Tertio: l'histoire, de par sa stupidité apparente, se résume à deux phrases. Le Patriarche aurait mis une montre hyper chère, une montre de la marque Breguet puis aurait demandé d'effacer cette image sur la photo où elle figurait. Photoshoper étant aujourd'hui un jeu d'enfant, ce fût aussitôt fait. Malheureusement, le «photoshoper» devait être bien pressé puisqu'il a oublié de gommer le reflet de la montre sur la table vernie. Soit. Ce qui est surprenant, c'est que cette intrigue vieille de trois ans ait soudainement surnagé alors qu'elle n'avait eu presque aucun retentissement en 2009. Symptomatique, cela l'est d'autant plus si l'on tient compte de l'origine sociale du mouvement contestataire: les milieux intellectuels qui se sont violemment insurgés contre le retour de Poutine. Encore eux! Poutine est resté inébranlable, le pouvoir tient ferme, alors à qui s'en prendre? Au bras droit de ce pouvoir, au fondement moral d'une société post-soviétique (20 ans, c'est bien peu!), d'une société encore juvénile.

Les trois cas exposés, nous en concluons, premièrement, à une certaine instabilité inhérente à l'Eglise et plutôt temporaire, dans le mesure où elle relève de ce qu'on appelle une «crise de l'âge» ou «crise de croissance». Cette crise devrait finir par s'estomper et l'Eglise orthodoxe y travaille sans relâche. J'ai vu, il y a peu, sur le site «Symbole de foi» (http://simvol-veri.ru/), une réflexion concise sur les différentes voies de développement de l'Eglise moderne. Suppression partielle des dogmes? Révérence, en ce cas, au Père Kuraev, souvent plumé par ses collègues pour ses humeurs excessivement populistes, voire primitivistes. Construction fébrile de nouvelles Eglises? ( plus de 200 nouveaux Temples ont vu le jour à Moscou depuis ces dernières années). Mais le nombre croissant des Eglises ne conduit pas à la croissance du nombre de croyants. Démocratisation globale de l'Eglise? Modernisation des liturgies, réforme profonde des moeurs ecclésiastiques, un peu dans l'esprit du Concile Vatican II? C'est bien cette dernière voie qui semble avoir été retenue par l'Eglise. L'héritage de Mgr Rotor est plus que jamais vivant et devrait, nous l'espérons, porter ses fruits.

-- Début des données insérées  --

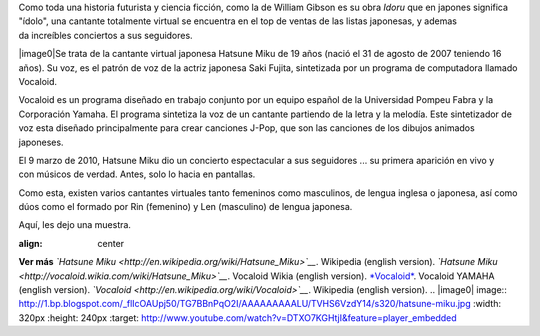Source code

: .. title: Cantante virtual sensación
.. slug: cantante-virtual-sensacion
.. date: 2012-09-25 00:13:00
.. tags: Síntesis de voz,Entretenimiento,Manga,Geek,Tecnología,draft
.. description:
.. category: Migración/Física Pasión
.. type: text
.. author: Edward Villegas Pulgarin

Como toda una historia futurista y ciencia ficción, como la de William
Gibson es su obra *Idoru* que en japones significa "ídolo", una
cantante totalmente virtual se encuentra en el top de ventas de las
listas japonesas, y ademas da increíbles conciertos a sus seguidores.

|image0|\ Se trata de la cantante virtual japonesa Hatsune Miku de 19
años (nació el 31 de agosto de 2007 teniendo 16 años). Su voz, es el
patrón de voz de la actriz japonesa Saki Fujita, sintetizada por un
programa de computadora llamado Vocaloid.

Vocaloid es un programa diseñado en trabajo conjunto por un equipo
español de la Universidad Pompeu Fabra y la Corporación Yamaha. El
programa sintetiza la voz de un cantante partiendo de la letra y la
melodía. Este sintetizador de voz esta diseñado principalmente para
crear canciones J-Pop, que son las canciones de los dibujos animados
japoneses.

El 9 marzo de 2010, Hatsune Miku dio un concierto espectacular a sus
seguidores ... su primera aparición en vivo y con músicos de verdad.
Antes, solo lo hacia en pantallas.

Como esta, existen varios cantantes virtuales tanto femeninos como
masculinos, de lengua inglesa o japonesa, así como dúos como el formado
por Rin (femenino) y Len (masculino) de lengua japonesa.

Aquí, les dejo una muestra.

.. youtube:: DTXO7KGHtjI
:align: center

**Ver más**
*`Hatsune Miku <http://en.wikipedia.org/wiki/Hatsune_Miku>`__*.
Wikipedia (english version).
*`Hatsune Miku <http://vocaloid.wikia.com/wiki/Hatsune_Miku>`__*.
Vocaloid Wikia (english version).
`*Vocaloid* <http://www.vocaloid.com/en/>`__. Vocaloid YAMAHA (english
version).
*`Vocaloid <http://en.wikipedia.org/wiki/Vocaloid>`__*. Wikipedia
(english version).
.. |image0| image:: http://1.bp.blogspot.com/_flIcOAUpj50/TG7BBnPqO2I/AAAAAAAAALU/TVHS6VzdY14/s320/hatsune-miku.jpg
:width: 320px
:height: 240px
:target: http://www.youtube.com/watch?v=DTXO7KGHtjI&feature=player_embedded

Deuxièmement, sans vouloir idéaliser outre mesure le Patriarche, on ne saurait non plus taire le rôle délétère d'un certain contingent oppositionnaire qui, lassé de povoquer Poutine, essaye de jouer sur les nerfs d'une Eglise jusqu'à présent respectée.

Certes, je le répéte, il y a eu alerte et l'Eglise a intérêt à y prêter l'oreille. Elle manque d'unité interne et doit y remédier. De même doit-elle être plus à l'écoute de ses enfants. Ceci dit, en cette période post-électorale, il ne faut pas oublier de séparer le bon grain de l'ivraie et réfléchir aux origines de ces nouvelles provocations dont l'Eglise est devenue maintenant la première cible.